**YOUR OBJECTIVE:** Keyword search on "females": report each line of the records that contains it.

**SUPPLIED DATA:**
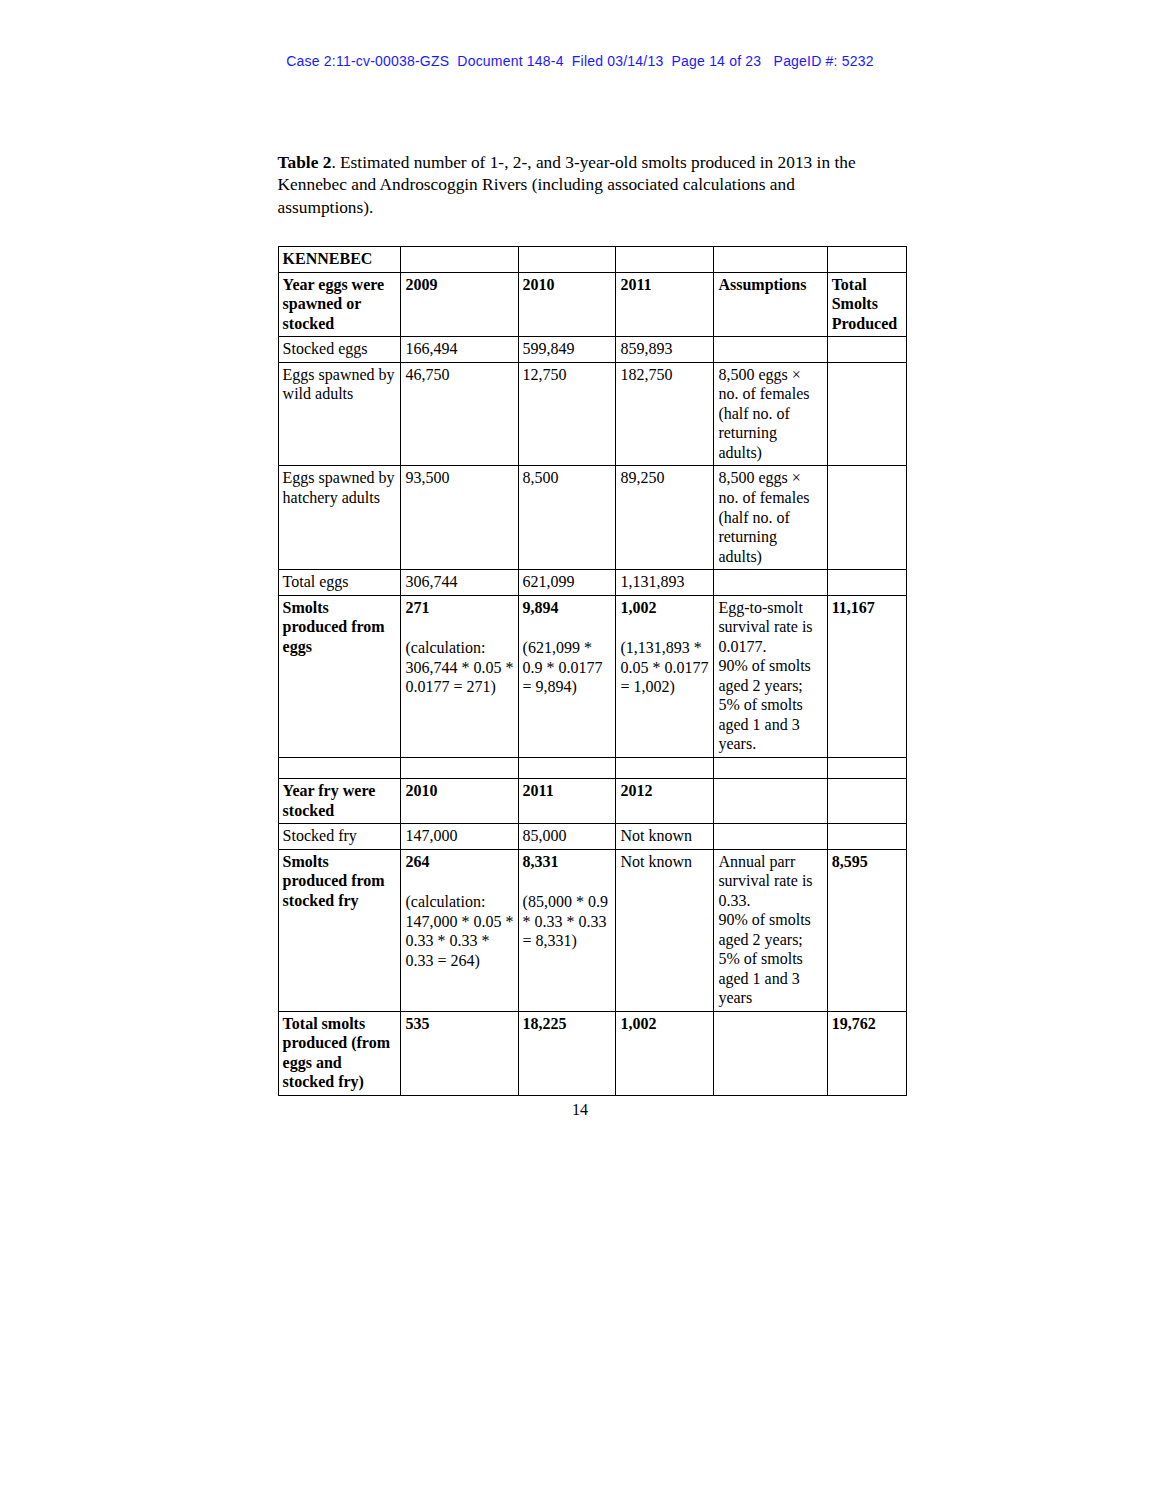Case 2:11-cv-00038-GZS Document 148-4 Filed 03/14/13 Page 14 of 23 PageID #: 5232
Table 2. Estimated number of 1-, 2-, and 3-year-old smolts produced in 2013 in the Kennebec and Androscoggin Rivers (including associated calculations and assumptions).
| KENNEBEC | | | | | |
| Year eggs were spawned or stocked | 2009 | 2010 | 2011 | Assumptions | Total Smolts Produced |
| Stocked eggs | 166,494 | 599,849 | 859,893 | | |
| Eggs spawned by wild adults | 46,750 | 12,750 | 182,750 | 8,500 eggs × no. of females (half no. of returning adults) | |
| Eggs spawned by hatchery adults | 93,500 | 8,500 | 89,250 | 8,500 eggs × no. of females (half no. of returning adults) | |
| Total eggs | 306,744 | 621,099 | 1,131,893 | | |
| Smolts produced from eggs | 271 (calculation: 306,744 * 0.05 * 0.0177 = 271) | 9,894 (621,099 * 0.9 * 0.0177 = 9,894) | 1,002 (1,131,893 * 0.05 * 0.0177 = 1,002) | Egg-to-smolt survival rate is 0.0177. 90% of smolts aged 2 years; 5% of smolts aged 1 and 3 years. | 11,167 |
| Year fry were stocked | 2010 | 2011 | 2012 | | |
| Stocked fry | 147,000 | 85,000 | Not known | | |
| Smolts produced from stocked fry | 264 (calculation: 147,000 * 0.05 * 0.33 * 0.33 * 0.33 = 264) | 8,331 (85,000 * 0.9 * 0.33 * 0.33 = 8,331) | Not known | Annual parr survival rate is 0.33. 90% of smolts aged 2 years; 5% of smolts aged 1 and 3 years | 8,595 |
| Total smolts produced (from eggs and stocked fry) | 535 | 18,225 | 1,002 | | 19,762 |
14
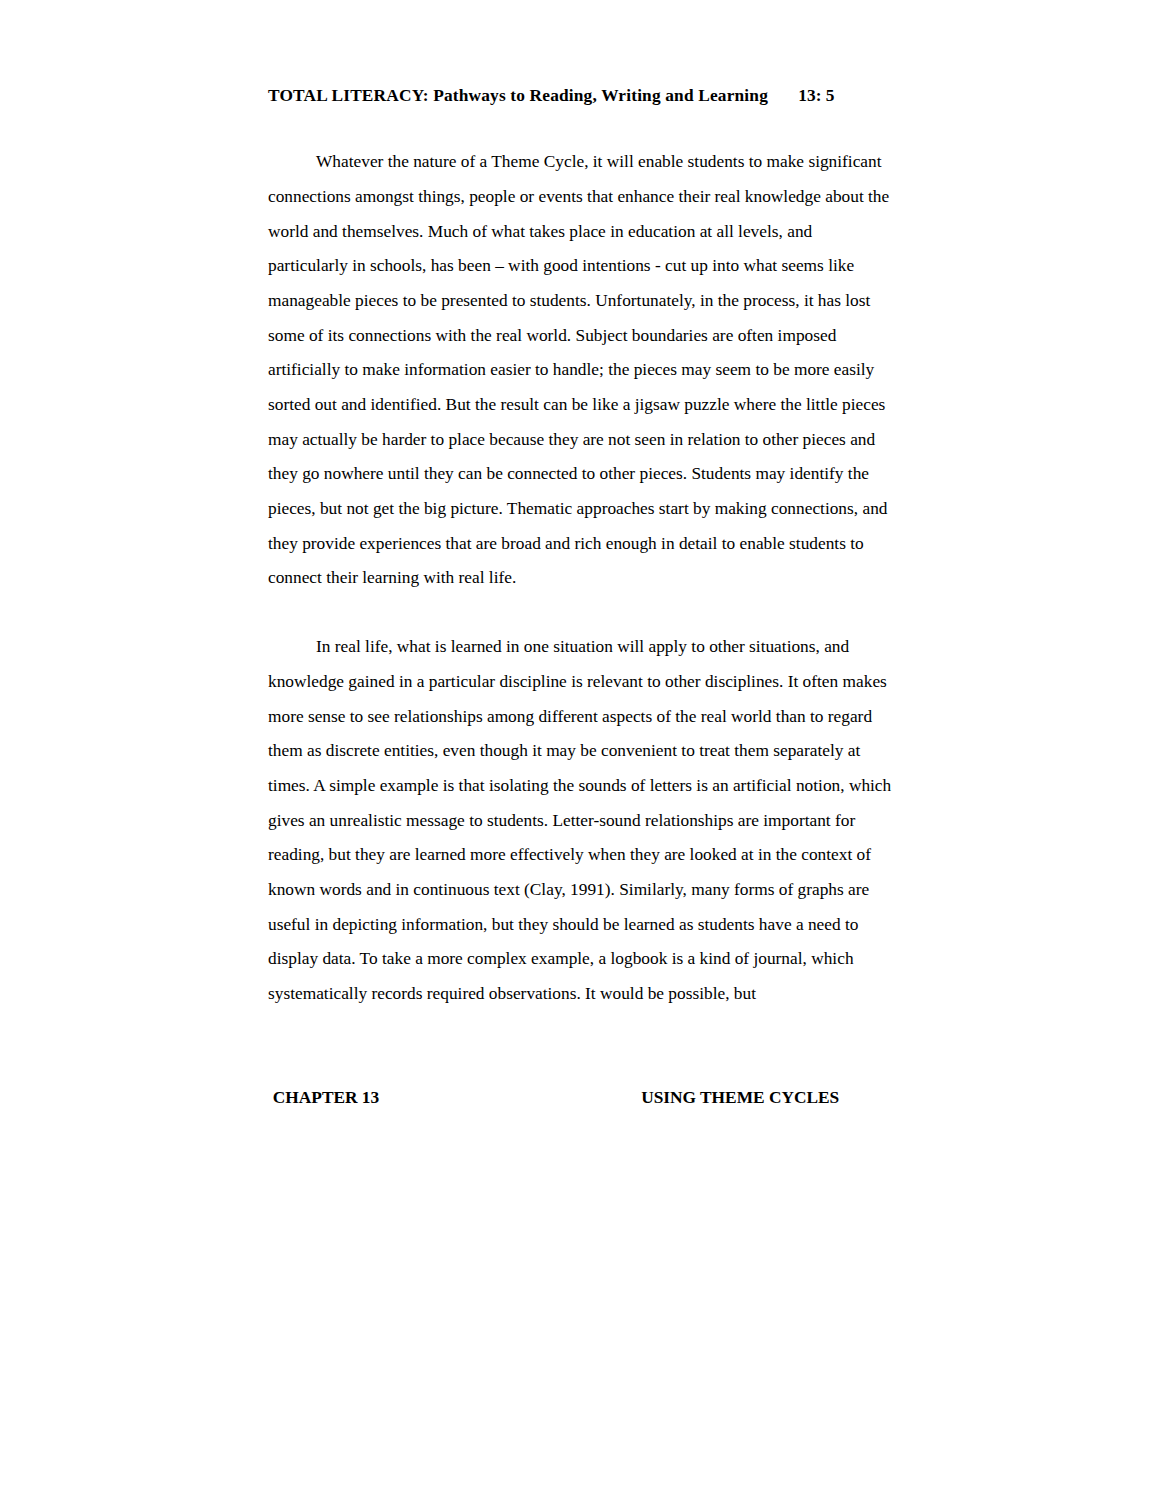TOTAL LITERACY: Pathways to Reading, Writing and Learning 13: 5
Whatever the nature of a Theme Cycle, it will enable students to make significant connections amongst things, people or events that enhance their real knowledge about the world and themselves. Much of what takes place in education at all levels, and particularly in schools, has been – with good intentions - cut up into what seems like manageable pieces to be presented to students. Unfortunately, in the process, it has lost some of its connections with the real world. Subject boundaries are often imposed artificially to make information easier to handle; the pieces may seem to be more easily sorted out and identified. But the result can be like a jigsaw puzzle where the little pieces may actually be harder to place because they are not seen in relation to other pieces and they go nowhere until they can be connected to other pieces. Students may identify the pieces, but not get the big picture. Thematic approaches start by making connections, and they provide experiences that are broad and rich enough in detail to enable students to connect their learning with real life.
In real life, what is learned in one situation will apply to other situations, and knowledge gained in a particular discipline is relevant to other disciplines. It often makes more sense to see relationships among different aspects of the real world than to regard them as discrete entities, even though it may be convenient to treat them separately at times. A simple example is that isolating the sounds of letters is an artificial notion, which gives an unrealistic message to students. Letter-sound relationships are important for reading, but they are learned more effectively when they are looked at in the context of known words and in continuous text (Clay, 1991). Similarly, many forms of graphs are useful in depicting information, but they should be learned as students have a need to display data. To take a more complex example, a logbook is a kind of journal, which systematically records required observations. It would be possible, but
CHAPTER 13 USING THEME CYCLES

**SOLUTION TO THIS EXERCISE:**
| Eggs spawned by wild adults | 46,750 | 12,750 | 182,750 | 8,500 eggs × no. of females (half no. of returning adults) | |
| Eggs spawned by hatchery adults | 93,500 | 8,500 | 89,250 | 8,500 eggs × no. of females (half no. of returning adults) | |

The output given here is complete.